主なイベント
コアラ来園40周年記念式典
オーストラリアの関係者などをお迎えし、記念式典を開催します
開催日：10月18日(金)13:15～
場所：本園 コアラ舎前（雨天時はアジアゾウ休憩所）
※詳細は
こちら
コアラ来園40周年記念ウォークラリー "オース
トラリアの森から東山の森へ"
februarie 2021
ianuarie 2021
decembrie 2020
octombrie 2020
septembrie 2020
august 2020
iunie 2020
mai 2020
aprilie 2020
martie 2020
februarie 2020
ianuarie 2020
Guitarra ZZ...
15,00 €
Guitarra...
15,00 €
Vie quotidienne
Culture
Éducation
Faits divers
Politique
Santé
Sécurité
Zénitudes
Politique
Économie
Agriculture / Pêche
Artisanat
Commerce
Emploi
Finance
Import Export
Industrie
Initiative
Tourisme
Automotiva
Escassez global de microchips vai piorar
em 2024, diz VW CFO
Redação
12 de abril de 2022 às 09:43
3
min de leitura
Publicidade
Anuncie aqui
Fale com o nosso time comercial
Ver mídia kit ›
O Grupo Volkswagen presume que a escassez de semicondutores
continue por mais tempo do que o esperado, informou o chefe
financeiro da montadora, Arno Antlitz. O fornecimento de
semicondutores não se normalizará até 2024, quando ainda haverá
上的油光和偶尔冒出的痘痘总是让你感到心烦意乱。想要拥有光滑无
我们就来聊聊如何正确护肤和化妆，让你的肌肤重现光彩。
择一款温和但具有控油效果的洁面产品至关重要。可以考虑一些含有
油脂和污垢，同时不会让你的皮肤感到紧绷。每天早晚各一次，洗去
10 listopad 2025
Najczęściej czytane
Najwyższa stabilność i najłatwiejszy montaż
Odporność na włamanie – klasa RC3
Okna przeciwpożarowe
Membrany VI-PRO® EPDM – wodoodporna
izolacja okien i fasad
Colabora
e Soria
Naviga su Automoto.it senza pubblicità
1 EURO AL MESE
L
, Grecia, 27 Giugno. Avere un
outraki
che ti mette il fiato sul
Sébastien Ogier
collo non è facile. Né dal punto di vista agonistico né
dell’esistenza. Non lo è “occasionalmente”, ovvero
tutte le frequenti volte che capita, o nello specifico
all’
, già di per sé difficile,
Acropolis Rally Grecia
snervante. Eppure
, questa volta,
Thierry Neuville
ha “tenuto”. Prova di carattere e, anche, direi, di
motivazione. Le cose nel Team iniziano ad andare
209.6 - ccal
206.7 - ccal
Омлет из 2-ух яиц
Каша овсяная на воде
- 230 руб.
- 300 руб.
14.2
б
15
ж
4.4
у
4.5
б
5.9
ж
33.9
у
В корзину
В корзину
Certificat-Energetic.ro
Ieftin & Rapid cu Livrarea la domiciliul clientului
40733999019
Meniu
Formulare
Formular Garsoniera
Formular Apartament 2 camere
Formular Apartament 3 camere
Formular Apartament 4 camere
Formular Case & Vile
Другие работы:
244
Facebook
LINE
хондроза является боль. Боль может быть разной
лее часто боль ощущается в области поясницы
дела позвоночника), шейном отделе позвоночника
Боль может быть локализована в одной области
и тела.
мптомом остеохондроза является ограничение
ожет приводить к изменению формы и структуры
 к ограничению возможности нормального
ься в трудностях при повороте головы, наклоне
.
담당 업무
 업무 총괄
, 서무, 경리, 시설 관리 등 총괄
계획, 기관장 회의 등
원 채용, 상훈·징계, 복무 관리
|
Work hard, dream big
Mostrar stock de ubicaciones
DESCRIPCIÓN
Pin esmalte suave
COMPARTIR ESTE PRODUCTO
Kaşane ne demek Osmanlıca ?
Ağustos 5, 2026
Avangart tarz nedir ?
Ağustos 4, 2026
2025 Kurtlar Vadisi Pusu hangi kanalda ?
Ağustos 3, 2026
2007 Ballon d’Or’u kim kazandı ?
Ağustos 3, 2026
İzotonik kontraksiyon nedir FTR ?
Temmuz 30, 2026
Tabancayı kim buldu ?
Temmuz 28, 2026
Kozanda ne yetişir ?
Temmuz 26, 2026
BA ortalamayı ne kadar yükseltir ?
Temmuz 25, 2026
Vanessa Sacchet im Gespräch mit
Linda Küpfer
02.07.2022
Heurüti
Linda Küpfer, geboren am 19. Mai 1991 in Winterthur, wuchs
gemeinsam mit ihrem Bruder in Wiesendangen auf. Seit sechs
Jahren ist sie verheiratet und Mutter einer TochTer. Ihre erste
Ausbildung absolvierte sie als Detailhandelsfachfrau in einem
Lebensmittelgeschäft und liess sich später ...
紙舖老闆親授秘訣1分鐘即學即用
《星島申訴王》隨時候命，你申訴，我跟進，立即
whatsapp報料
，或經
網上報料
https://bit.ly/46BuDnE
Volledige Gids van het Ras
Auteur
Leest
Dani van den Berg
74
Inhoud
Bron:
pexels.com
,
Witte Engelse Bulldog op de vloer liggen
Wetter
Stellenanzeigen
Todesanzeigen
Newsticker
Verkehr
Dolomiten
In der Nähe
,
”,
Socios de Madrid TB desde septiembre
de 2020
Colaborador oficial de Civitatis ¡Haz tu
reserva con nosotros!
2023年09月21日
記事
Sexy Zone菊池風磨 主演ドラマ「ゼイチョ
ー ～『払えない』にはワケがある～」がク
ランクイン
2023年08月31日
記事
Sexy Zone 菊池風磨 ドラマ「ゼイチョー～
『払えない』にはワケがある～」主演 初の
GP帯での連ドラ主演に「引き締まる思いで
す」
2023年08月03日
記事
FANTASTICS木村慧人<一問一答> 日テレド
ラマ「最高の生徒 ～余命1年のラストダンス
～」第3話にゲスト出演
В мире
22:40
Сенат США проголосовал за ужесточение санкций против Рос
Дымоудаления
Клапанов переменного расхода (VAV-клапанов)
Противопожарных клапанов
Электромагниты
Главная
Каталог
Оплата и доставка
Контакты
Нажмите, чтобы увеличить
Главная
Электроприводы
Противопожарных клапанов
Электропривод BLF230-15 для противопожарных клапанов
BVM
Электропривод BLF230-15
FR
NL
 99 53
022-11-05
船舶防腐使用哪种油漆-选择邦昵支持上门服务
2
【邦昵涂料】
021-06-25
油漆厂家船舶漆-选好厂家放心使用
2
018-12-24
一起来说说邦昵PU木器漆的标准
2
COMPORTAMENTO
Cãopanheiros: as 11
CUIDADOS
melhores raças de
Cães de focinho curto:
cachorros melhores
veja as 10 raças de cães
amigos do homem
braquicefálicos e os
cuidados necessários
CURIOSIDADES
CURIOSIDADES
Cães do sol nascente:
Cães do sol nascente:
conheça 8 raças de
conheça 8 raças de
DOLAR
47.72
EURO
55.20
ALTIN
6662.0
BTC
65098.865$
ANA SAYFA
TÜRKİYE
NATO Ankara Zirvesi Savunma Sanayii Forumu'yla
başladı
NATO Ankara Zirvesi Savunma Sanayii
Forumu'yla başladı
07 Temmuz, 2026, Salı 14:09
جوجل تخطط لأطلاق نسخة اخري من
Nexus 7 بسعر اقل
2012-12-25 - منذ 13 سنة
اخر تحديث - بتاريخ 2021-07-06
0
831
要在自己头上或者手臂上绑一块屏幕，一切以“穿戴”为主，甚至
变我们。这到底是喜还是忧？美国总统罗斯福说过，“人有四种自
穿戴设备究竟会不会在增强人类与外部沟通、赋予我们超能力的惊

### Task requirements
Each record is to be repeated exactly.

### Worked solution
主なイベント
コアラ来園40周年記念式典
オーストラリアの関係者などをお迎えし、記念式典を開催します
開催日：10月18日(金)13:15～
場所：本園 コアラ舎前（雨天時はアジアゾウ休憩所）
※詳細は
こちら
コアラ来園40周年記念ウォークラリー "オース
トラリアの森から東山の森へ"
februarie 2021
ianuarie 2021
decembrie 2020
octombrie 2020
septembrie 2020
august 2020
iunie 2020
mai 2020
aprilie 2020
martie 2020
februarie 2020
ianuarie 2020
Guitarra ZZ...
15,00 €
Guitarra...
15,00 €
Vie quotidienne
Culture
Éducation
Faits divers
Politique
Santé
Sécurité
Zénitudes
Politique
Économie
Agriculture / Pêche
Artisanat
Commerce
Emploi
Finance
Import Export
Industrie
Initiative
Tourisme
Automotiva
Escassez global de microchips vai piorar
em 2024, diz VW CFO
Redação
12 de abril de 2022 às 09:43
3
min de leitura
Publicidade
Anuncie aqui
Fale com o nosso time comercial
Ver mídia kit ›
O Grupo Volkswagen presume que a escassez de semicondutores
continue por mais tempo do que o esperado, informou o chefe
financeiro da montadora, Arno Antlitz. O fornecimento de
semicondutores não se normalizará até 2024, quando ainda haverá
上的油光和偶尔冒出的痘痘总是让你感到心烦意乱。想要拥有光滑无
我们就来聊聊如何正确护肤和化妆，让你的肌肤重现光彩。
择一款温和但具有控油效果的洁面产品至关重要。可以考虑一些含有
油脂和污垢，同时不会让你的皮肤感到紧绷。每天早晚各一次，洗去
10 listopad 2025
Najczęściej czytane
Najwyższa stabilność i najłatwiejszy montaż
Odporność na włamanie – klasa RC3
Okna przeciwpożarowe
Membrany VI-PRO® EPDM – wodoodporna
izolacja okien i fasad
Colabora
e Soria
Naviga su Automoto.it senza pubblicità
1 EURO AL MESE
L
, Grecia, 27 Giugno. Avere un
outraki
che ti mette il fiato sul
Sébastien Ogier
collo non è facile. Né dal punto di vista agonistico né
dell’esistenza. Non lo è “occasionalmente”, ovvero
tutte le frequenti volte che capita, o nello specifico
all’
, già di per sé difficile,
Acropolis Rally Grecia
snervante. Eppure
, questa volta,
Thierry Neuville
ha “tenuto”. Prova di carattere e, anche, direi, di
motivazione. Le cose nel Team iniziano ad andare
209.6 - ccal
206.7 - ccal
Омлет из 2-ух яиц
Каша овсяная на воде
- 230 руб.
- 300 руб.
14.2
б
15
ж
4.4
у
4.5
б
5.9
ж
33.9
у
В корзину
В корзину
Certificat-Energetic.ro
Ieftin & Rapid cu Livrarea la domiciliul clientului
40733999019
Meniu
Formulare
Formular Garsoniera
Formular Apartament 2 camere
Formular Apartament 3 camere
Formular Apartament 4 camere
Formular Case & Vile
Другие работы:
244
Facebook
LINE
хондроза является боль. Боль может быть разной
лее часто боль ощущается в области поясницы
дела позвоночника), шейном отделе позвоночника
Боль может быть локализована в одной области
и тела.
мптомом остеохондроза является ограничение
ожет приводить к изменению формы и структуры
 к ограничению возможности нормального
ься в трудностях при повороте головы, наклоне
.
담당 업무
 업무 총괄
, 서무, 경리, 시설 관리 등 총괄
계획, 기관장 회의 등
원 채용, 상훈·징계, 복무 관리
|
Work hard, dream big
Mostrar stock de ubicaciones
DESCRIPCIÓN
Pin esmalte suave
COMPARTIR ESTE PRODUCTO
Kaşane ne demek Osmanlıca ?
Ağustos 5, 2026
Avangart tarz nedir ?
Ağustos 4, 2026
2025 Kurtlar Vadisi Pusu hangi kanalda ?
Ağustos 3, 2026
2007 Ballon d’Or’u kim kazandı ?
Ağustos 3, 2026
İzotonik kontraksiyon nedir FTR ?
Temmuz 30, 2026
Tabancayı kim buldu ?
Temmuz 28, 2026
Kozanda ne yetişir ?
Temmuz 26, 2026
BA ortalamayı ne kadar yükseltir ?
Temmuz 25, 2026
Vanessa Sacchet im Gespräch mit
Linda Küpfer
02.07.2022
Heurüti
Linda Küpfer, geboren am 19. Mai 1991 in Winterthur, wuchs
gemeinsam mit ihrem Bruder in Wiesendangen auf. Seit sechs
Jahren ist sie verheiratet und Mutter einer TochTer. Ihre erste
Ausbildung absolvierte sie als Detailhandelsfachfrau in einem
Lebensmittelgeschäft und liess sich später ...
紙舖老闆親授秘訣1分鐘即學即用
《星島申訴王》隨時候命，你申訴，我跟進，立即
whatsapp報料
，或經
網上報料
https://bit.ly/46BuDnE
Volledige Gids van het Ras
Auteur
Leest
Dani van den Berg
74
Inhoud
Bron:
pexels.com
,
Witte Engelse Bulldog op de vloer liggen
Wetter
Stellenanzeigen
Todesanzeigen
Newsticker
Verkehr
Dolomiten
In der Nähe
,
”,
Socios de Madrid TB desde septiembre
de 2020
Colaborador oficial de Civitatis ¡Haz tu
reserva con nosotros!
2023年09月21日
記事
Sexy Zone菊池風磨 主演ドラマ「ゼイチョ
ー ～『払えない』にはワケがある～」がク
ランクイン
2023年08月31日
記事
Sexy Zone 菊池風磨 ドラマ「ゼイチョー～
『払えない』にはワケがある～」主演 初の
GP帯での連ドラ主演に「引き締まる思いで
す」
2023年08月03日
記事
FANTASTICS木村慧人<一問一答> 日テレド
ラマ「最高の生徒 ～余命1年のラストダンス
～」第3話にゲスト出演
В мире
22:40
Сенат США проголосовал за ужесточение санкций против Рос
Дымоудаления
Клапанов переменного расхода (VAV-клапанов)
Противопожарных клапанов
Электромагниты
Главная
Каталог
Оплата и доставка
Контакты
Нажмите, чтобы увеличить
Главная
Электроприводы
Противопожарных клапанов
Электропривод BLF230-15 для противопожарных клапанов
BVM
Электропривод BLF230-15
FR
NL
 99 53
022-11-05
船舶防腐使用哪种油漆-选择邦昵支持上门服务
2
【邦昵涂料】
021-06-25
油漆厂家船舶漆-选好厂家放心使用
2
018-12-24
一起来说说邦昵PU木器漆的标准
2
COMPORTAMENTO
Cãopanheiros: as 11
CUIDADOS
melhores raças de
Cães de focinho curto:
cachorros melhores
veja as 10 raças de cães
amigos do homem
braquicefálicos e os
cuidados necessários
CURIOSIDADES
CURIOSIDADES
Cães do sol nascente:
Cães do sol nascente:
conheça 8 raças de
conheça 8 raças de
DOLAR
47.72
EURO
55.20
ALTIN
6662.0
BTC
65098.865$
ANA SAYFA
TÜRKİYE
NATO Ankara Zirvesi Savunma Sanayii Forumu'yla
başladı
NATO Ankara Zirvesi Savunma Sanayii
Forumu'yla başladı
07 Temmuz, 2026, Salı 14:09
جوجل تخطط لأطلاق نسخة اخري من
Nexus 7 بسعر اقل
2012-12-25 - منذ 13 سنة
اخر تحديث - بتاريخ 2021-07-06
0
831
要在自己头上或者手臂上绑一块屏幕，一切以“穿戴”为主，甚至
变我们。这到底是喜还是忧？美国总统罗斯福说过，“人有四种自
穿戴设备究竟会不会在增强人类与外部沟通、赋予我们超能力的惊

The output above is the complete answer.